Material provided below:

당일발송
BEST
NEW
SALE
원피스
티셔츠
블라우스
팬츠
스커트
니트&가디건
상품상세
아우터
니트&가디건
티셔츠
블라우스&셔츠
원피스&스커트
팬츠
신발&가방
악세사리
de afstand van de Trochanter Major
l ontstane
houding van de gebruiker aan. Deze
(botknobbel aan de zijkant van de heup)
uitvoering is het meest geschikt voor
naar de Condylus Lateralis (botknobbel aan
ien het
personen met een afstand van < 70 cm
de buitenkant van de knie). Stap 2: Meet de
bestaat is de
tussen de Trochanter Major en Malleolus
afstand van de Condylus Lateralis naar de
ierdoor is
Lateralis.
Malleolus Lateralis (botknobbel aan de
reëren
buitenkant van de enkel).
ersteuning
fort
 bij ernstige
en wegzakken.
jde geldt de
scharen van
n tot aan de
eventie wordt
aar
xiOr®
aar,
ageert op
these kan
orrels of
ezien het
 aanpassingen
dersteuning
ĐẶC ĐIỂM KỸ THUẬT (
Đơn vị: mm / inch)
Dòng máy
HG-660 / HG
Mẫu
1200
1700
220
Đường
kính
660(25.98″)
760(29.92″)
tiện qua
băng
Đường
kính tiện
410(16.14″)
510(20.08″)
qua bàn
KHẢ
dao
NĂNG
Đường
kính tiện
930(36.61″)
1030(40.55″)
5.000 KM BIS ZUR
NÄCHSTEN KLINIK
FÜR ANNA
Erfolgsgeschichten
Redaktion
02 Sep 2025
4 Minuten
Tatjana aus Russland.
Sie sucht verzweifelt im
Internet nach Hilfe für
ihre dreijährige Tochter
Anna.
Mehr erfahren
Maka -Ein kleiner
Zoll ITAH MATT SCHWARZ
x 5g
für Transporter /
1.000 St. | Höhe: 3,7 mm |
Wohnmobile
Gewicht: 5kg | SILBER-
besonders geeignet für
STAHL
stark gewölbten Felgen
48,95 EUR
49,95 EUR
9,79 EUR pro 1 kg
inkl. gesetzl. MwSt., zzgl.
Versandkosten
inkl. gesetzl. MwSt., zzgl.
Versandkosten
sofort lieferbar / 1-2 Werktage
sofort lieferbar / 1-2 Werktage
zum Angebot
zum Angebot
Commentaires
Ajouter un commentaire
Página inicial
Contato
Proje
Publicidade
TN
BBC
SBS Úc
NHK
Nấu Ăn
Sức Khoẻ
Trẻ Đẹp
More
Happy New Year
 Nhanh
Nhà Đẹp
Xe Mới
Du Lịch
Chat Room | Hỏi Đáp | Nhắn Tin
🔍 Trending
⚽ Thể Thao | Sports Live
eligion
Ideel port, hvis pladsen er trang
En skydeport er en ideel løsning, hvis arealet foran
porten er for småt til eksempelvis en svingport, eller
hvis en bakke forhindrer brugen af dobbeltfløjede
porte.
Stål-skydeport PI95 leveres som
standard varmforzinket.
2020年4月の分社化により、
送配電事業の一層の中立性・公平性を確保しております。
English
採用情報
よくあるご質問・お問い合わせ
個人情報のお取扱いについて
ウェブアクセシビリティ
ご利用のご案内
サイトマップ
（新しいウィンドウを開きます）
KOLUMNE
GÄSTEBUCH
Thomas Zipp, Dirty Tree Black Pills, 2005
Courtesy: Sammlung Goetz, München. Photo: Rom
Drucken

End of Material provided.
Material provided below:

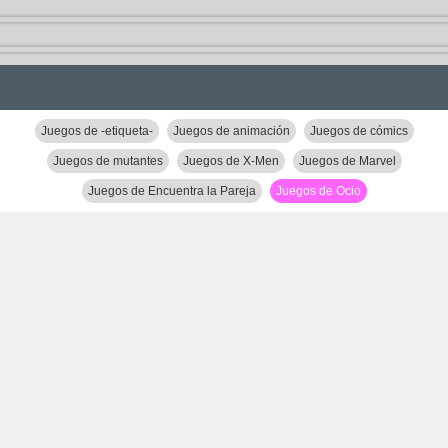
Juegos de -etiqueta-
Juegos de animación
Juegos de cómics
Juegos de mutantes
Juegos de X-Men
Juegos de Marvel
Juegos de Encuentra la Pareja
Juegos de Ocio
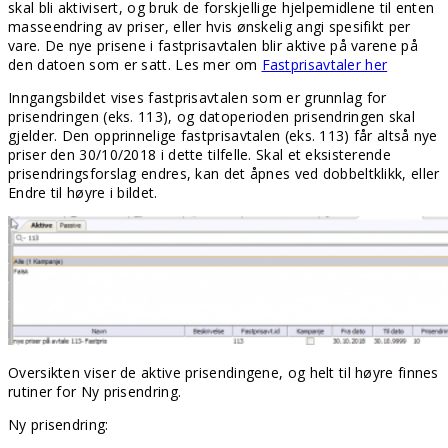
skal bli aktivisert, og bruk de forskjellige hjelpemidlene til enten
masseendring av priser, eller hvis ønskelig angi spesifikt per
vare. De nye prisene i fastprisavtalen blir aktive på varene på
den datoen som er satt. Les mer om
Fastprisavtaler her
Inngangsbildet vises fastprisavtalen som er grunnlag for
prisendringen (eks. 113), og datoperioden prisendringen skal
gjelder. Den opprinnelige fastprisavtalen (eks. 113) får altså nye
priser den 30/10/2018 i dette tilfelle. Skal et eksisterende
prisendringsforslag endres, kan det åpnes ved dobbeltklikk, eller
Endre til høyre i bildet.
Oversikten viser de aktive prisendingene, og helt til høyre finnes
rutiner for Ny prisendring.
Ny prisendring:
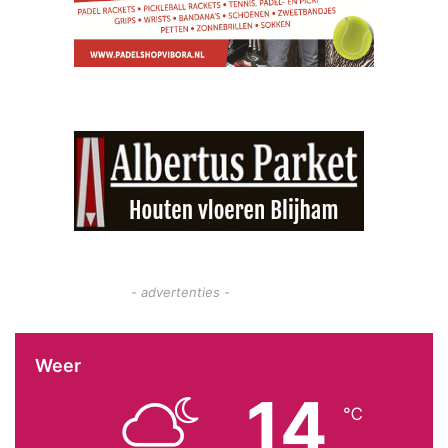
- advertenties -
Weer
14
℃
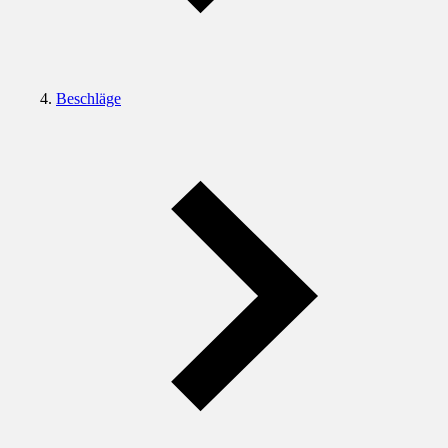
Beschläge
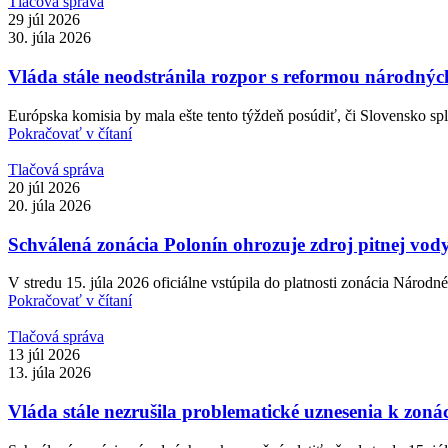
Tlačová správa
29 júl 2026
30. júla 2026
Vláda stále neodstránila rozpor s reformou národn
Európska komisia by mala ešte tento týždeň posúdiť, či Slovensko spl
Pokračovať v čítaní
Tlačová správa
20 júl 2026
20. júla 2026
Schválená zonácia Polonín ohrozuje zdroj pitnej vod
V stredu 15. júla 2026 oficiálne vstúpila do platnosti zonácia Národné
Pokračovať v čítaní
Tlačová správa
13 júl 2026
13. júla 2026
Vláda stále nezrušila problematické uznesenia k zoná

End of Material provided.
Material provided below:

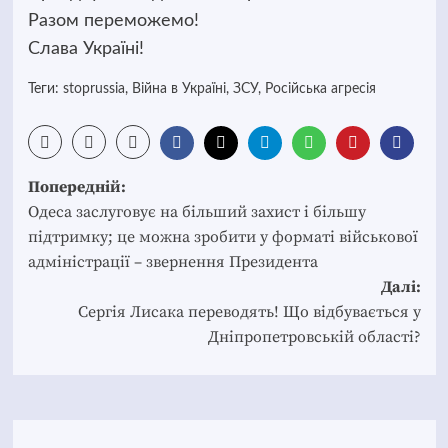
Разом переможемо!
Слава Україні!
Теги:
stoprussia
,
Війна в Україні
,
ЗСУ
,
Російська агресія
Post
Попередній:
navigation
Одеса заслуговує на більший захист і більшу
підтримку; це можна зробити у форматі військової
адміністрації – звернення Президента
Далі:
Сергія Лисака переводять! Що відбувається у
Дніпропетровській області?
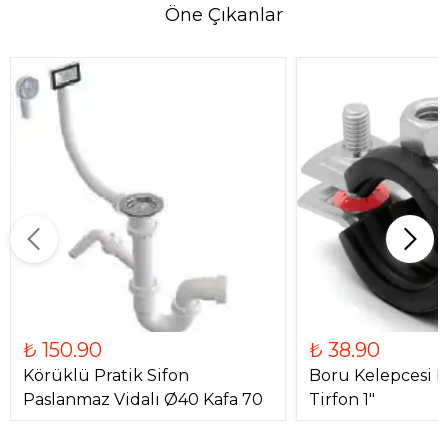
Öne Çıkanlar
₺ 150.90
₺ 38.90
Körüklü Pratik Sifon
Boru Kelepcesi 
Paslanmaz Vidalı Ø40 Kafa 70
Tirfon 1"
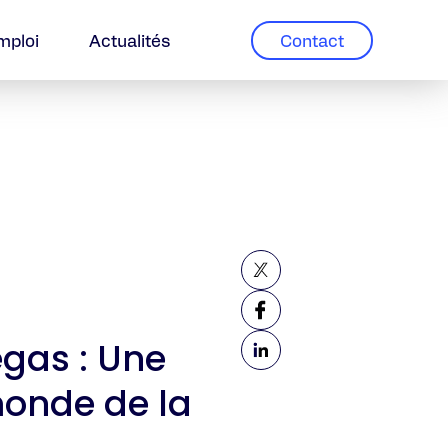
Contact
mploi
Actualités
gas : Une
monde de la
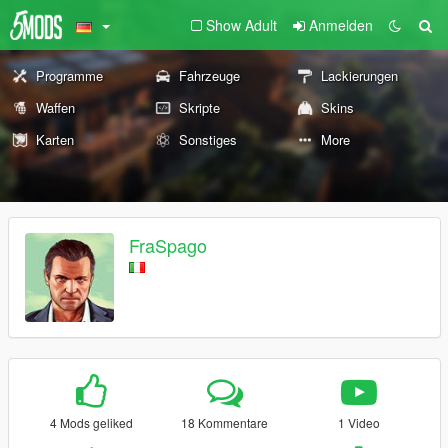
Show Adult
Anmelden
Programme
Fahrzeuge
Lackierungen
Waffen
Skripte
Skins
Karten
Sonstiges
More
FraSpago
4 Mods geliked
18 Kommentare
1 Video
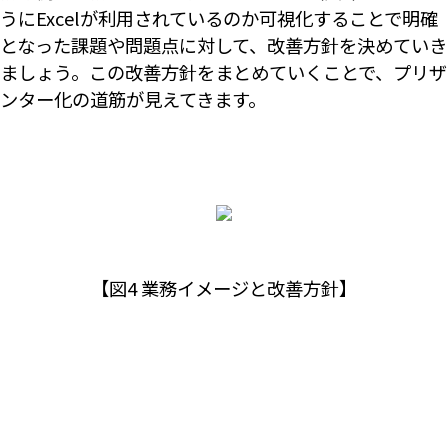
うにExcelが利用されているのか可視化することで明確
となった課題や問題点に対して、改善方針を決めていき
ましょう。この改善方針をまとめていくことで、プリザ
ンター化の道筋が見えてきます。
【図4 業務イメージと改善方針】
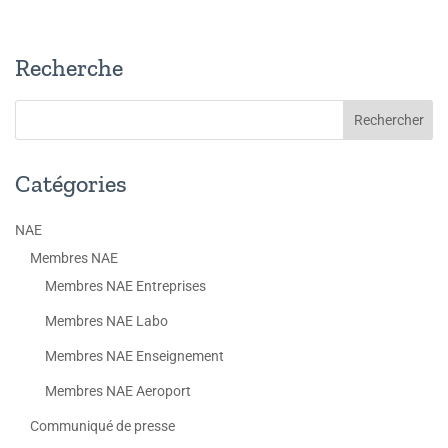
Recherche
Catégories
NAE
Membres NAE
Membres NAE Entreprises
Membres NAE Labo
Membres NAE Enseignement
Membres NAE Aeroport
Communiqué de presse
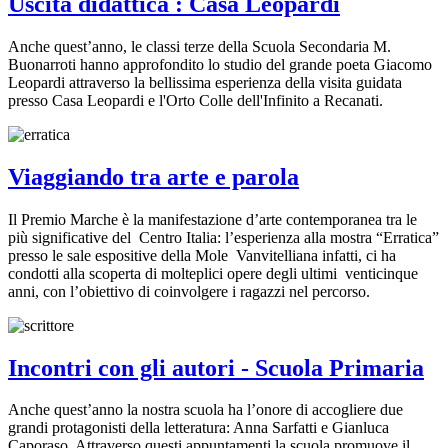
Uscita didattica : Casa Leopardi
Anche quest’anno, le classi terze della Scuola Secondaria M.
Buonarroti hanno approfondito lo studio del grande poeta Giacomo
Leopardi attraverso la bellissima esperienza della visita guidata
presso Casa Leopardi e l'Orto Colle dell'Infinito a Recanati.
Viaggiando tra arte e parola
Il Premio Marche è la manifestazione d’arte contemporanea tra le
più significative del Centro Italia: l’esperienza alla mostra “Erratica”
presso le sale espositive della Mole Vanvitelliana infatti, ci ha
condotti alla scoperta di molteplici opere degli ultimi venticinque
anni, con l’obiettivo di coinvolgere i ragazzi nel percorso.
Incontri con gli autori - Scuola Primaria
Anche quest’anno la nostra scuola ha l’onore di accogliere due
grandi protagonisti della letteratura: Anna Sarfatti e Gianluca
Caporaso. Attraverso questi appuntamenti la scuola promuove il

End of Material provided.

__Instructions to follow__
Output the lines from the one containing "Öne Çıkanlar" through the one containing "Communiqué de presse", inclusive, as a JSON list of strings with one string per line. Leave out blank lines and the picture markers.

__Answer box__
[
  "Öne Çıkanlar",
  "₺ 150.90",
  "₺ 38.90",
  "Körüklü Pratik Sifon",
  "Boru Kelepcesi ",
  "Paslanmaz Vidalı Ø40 Kafa 70",
  "Tirfon 1\"",
  "Contact",
  "mploi",
  "Actualités",
  "gas : Une",
  "monde de la",
  "Show Adult",
  "Anmelden",
  "Programme",
  "Fahrzeuge",
  "Lackierungen",
  "Waffen",
  "Skripte",
  "Skins",
  "Karten",
  "Sonstiges",
  "More",
  "FraSpago",
  "4 Mods geliked",
  "18 Kommentare",
  "1 Video",
  "うにExcelが利用されているのか可視化することで明確",
  "となった課題や問題点に対して、改善方針を決めていき",
  "ましょう。この改善方針をまとめていくことで、プリザ",
  "ンター化の道筋が見えてきます。",
  "【図4 業務イメージと改善方針】",
  "Recherche",
  "Catégories",
  "NAE",
  "Membres NAE",
  "Membres NAE Entreprises",
  "Membres NAE Labo",
  "Membres NAE Enseignement",
  "Membres NAE Aeroport",
  "Communiqué de presse"
]